**OBJECTIF**
Selon l'extrait fourni, quel équipage a donné la victoire à Bugatti aux 24 heures du Mans 1937 ?

24 heures du Mans 1971. Porsche 917LUn des problèmes techniques spécifique aux 24 heures du Mans est l’aérodynamique. Longtemps, la course s’est gagnée ou s’est perdue dans la longue ligne droite des Hunaudières.


La finesse favorise la vitesse de pointe et à vitesse égale, une voiture profilée consomme moins.

La longue ligne droite Sarthoise est unique au monde et longtemps les aérodynamiciens  français (Riffard, Charles Deutsh, Marcel Hubert ou Choulet) furent à la pointe dans ce domaine particulier.
Le but des recherches est de déterminer une forme de carrosserie offrant une résistance aussi faible que possible à la pénétration dans l’air. Si on appelle Cx le coefficient de pénétration et V la vitesse, on peut calculer la résistance R = Cx * V2.

Aux 24 heures du Mans 1937, Jean Bugatti engage deux T57G. La carrosserie aérodynamique est avant-gardiste pour l’époque.

24 heures du Mans 1937 Bugatti T57

Le record du tour détenu depuis 1933 par Tazio Nuvolari en 5'31'80'' pour couvrir les 13km492 est pulvérisé de plus de 10 secondes. La Bugatti approche les 220 km/h en vitesse de pointe. La firme de Molsheim décroche la victoire avec l’équipage Jean-Pierre Wimille et Robert Benoist.

**Tâches de graphiques à réponse courte**

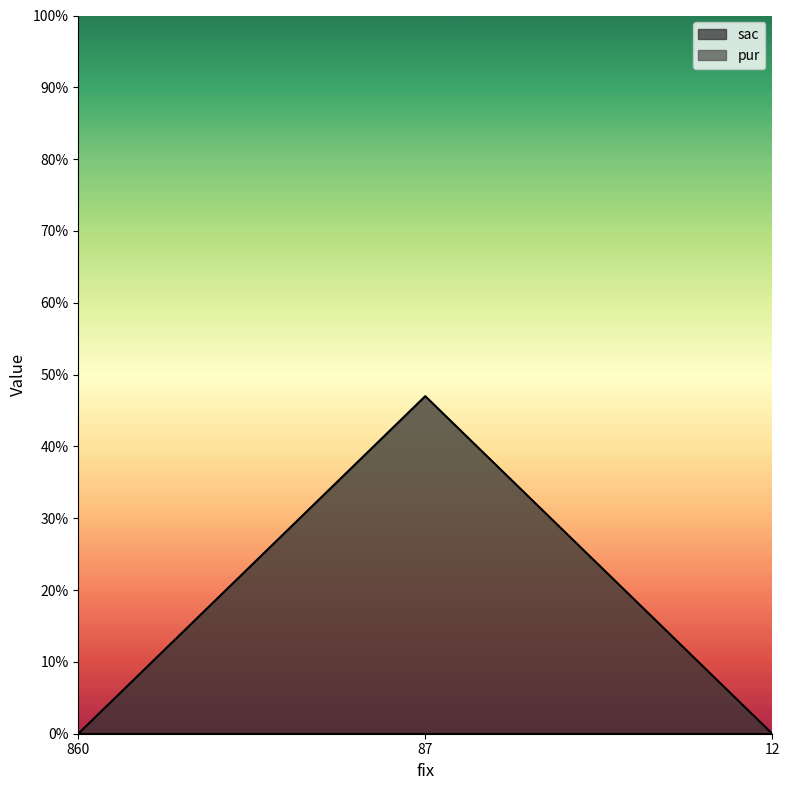

At which label is the value closest to 23?

860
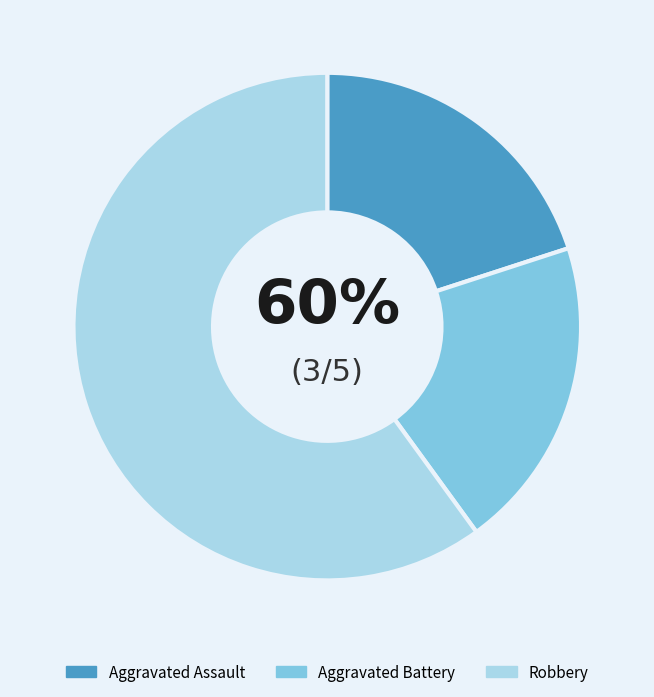

Rank the categories by value from lowest to highest.

Aggravated Assault, Aggravated Battery, Robbery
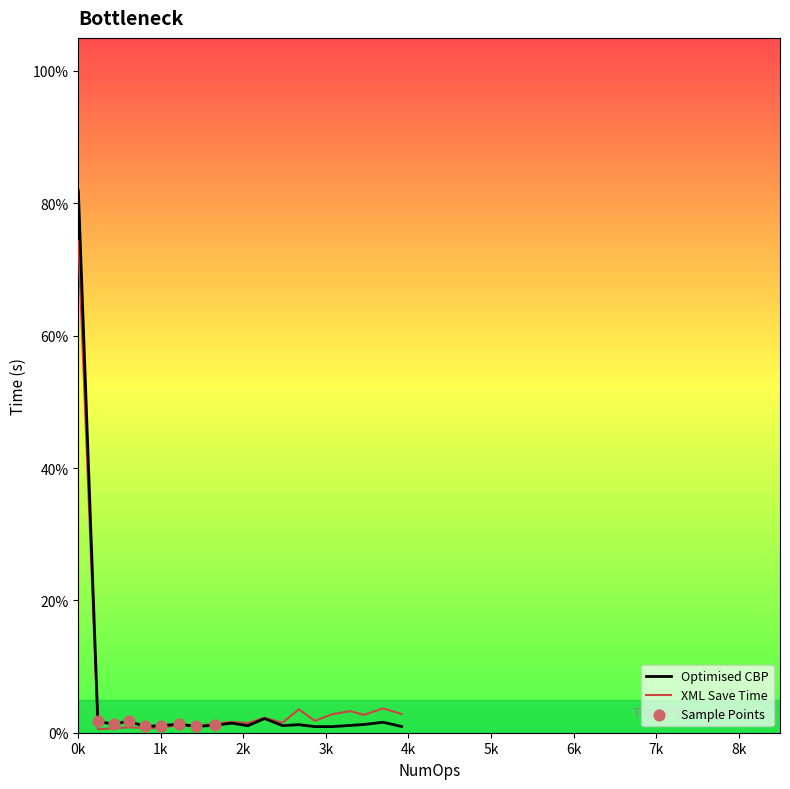

What is the maximum value for XML Save Time?

74.3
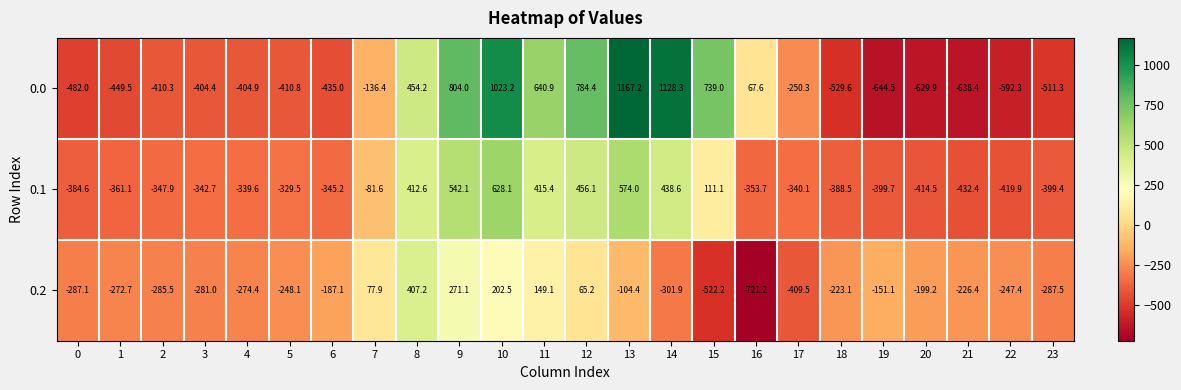

Between 0 and 17, which series saw the biggest shift?

0.0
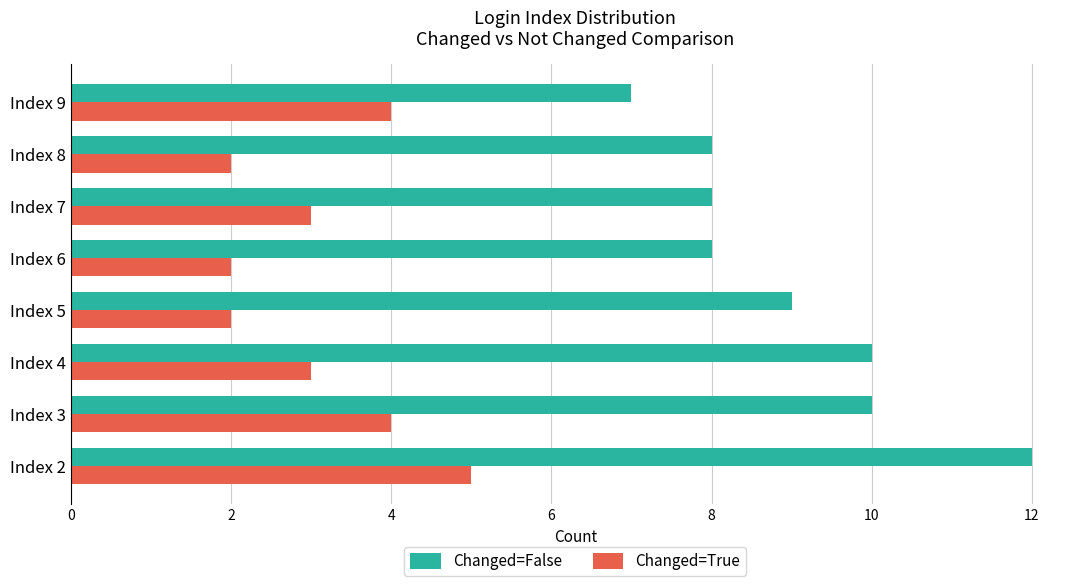

What is the average value of the Changed=False series?

9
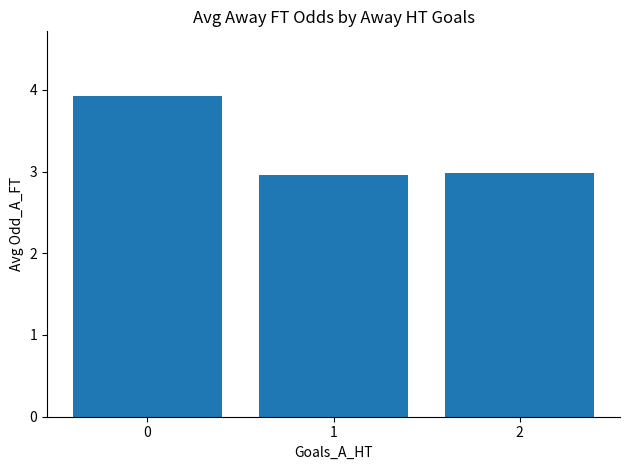

Reading right to left, list all the values displayed in this chart.

3.0	3.0	3.9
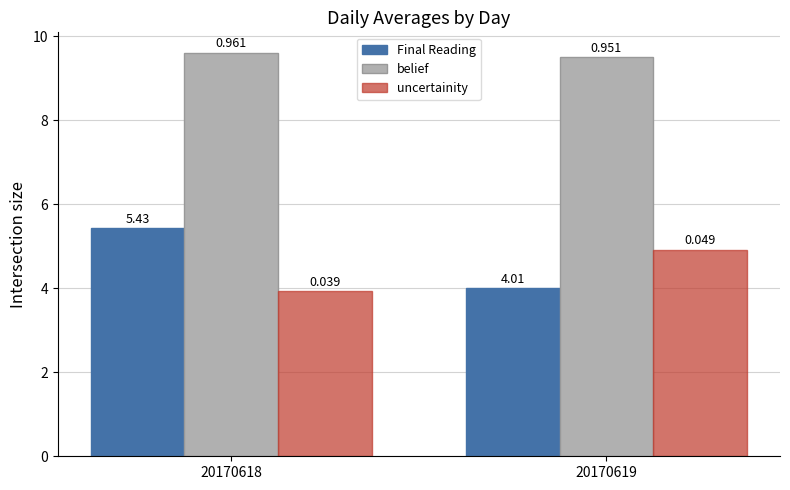

The Final Reading series shows 4.0 at 20170619. True or false?

True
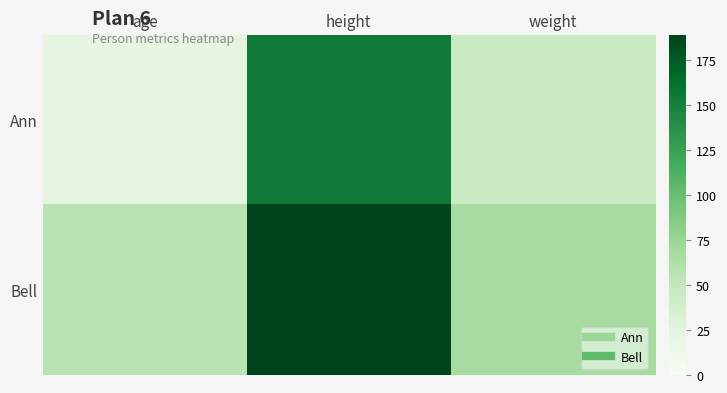

At which category is the sum across all series the highest?

height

**RÉSULTAT**
Jean-Pierre Wimille et Robert Benoist.